1. Urine – The kidney is the most important organ for the excretion of drugs through urine, also known as renal excretion.

• Renal excretion =

= {Glomerular filtration + tubular secretion} – tubular reabsorption.

• In the case of renal disorders, the kidney is unable to excrete drugs.
• After the glomerular filtration, the ionising drugs are not reabsorbed – Excrete.
• If unionizing drugs are 99% reabsorb and sent to the systemic circulation.

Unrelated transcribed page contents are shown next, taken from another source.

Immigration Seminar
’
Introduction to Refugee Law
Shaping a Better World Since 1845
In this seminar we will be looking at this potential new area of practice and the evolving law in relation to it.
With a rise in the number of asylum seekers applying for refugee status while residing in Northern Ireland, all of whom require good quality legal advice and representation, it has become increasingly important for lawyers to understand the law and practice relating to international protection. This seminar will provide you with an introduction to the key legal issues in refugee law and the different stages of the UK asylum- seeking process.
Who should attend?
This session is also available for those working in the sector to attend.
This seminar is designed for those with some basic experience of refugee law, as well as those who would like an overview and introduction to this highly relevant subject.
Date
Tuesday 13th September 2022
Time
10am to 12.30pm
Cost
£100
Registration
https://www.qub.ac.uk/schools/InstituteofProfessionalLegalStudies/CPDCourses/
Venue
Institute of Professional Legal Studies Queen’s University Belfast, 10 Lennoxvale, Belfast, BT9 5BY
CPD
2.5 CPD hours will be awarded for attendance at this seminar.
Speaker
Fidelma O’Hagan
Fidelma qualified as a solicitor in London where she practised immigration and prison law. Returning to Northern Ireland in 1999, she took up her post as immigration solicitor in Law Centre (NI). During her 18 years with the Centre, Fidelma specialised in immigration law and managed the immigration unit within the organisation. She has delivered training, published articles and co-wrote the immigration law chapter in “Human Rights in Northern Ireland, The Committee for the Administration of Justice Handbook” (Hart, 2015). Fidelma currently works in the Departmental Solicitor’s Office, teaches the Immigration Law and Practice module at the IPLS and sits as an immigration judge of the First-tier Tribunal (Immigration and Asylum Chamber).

2. Faces – Drugs are not absorbed in the GI tract that is excreted with faces.

eg:- sulphaguanidine drug.

• High molecular weight substance above 300, that is not easily excreted through urine, excrete via faces through the biliary excretion.

3. Bile – Uncharged drug and their metabolic products are excreted with bile.
4. Exhaled air – Some volatile gases are liquids that are excreted through the exhaled air.

eg:- nitrous oxides.

5. Milk – Generally lipid-soluble drugs are entered in breast milk.

• Excretion of drugs through breast milk in small amounts.

Eg:- tetracycline, anti-cancer, lithium, sulphonamide, etc.

6. Saliva and sweat – It is a minor route of drug excretion.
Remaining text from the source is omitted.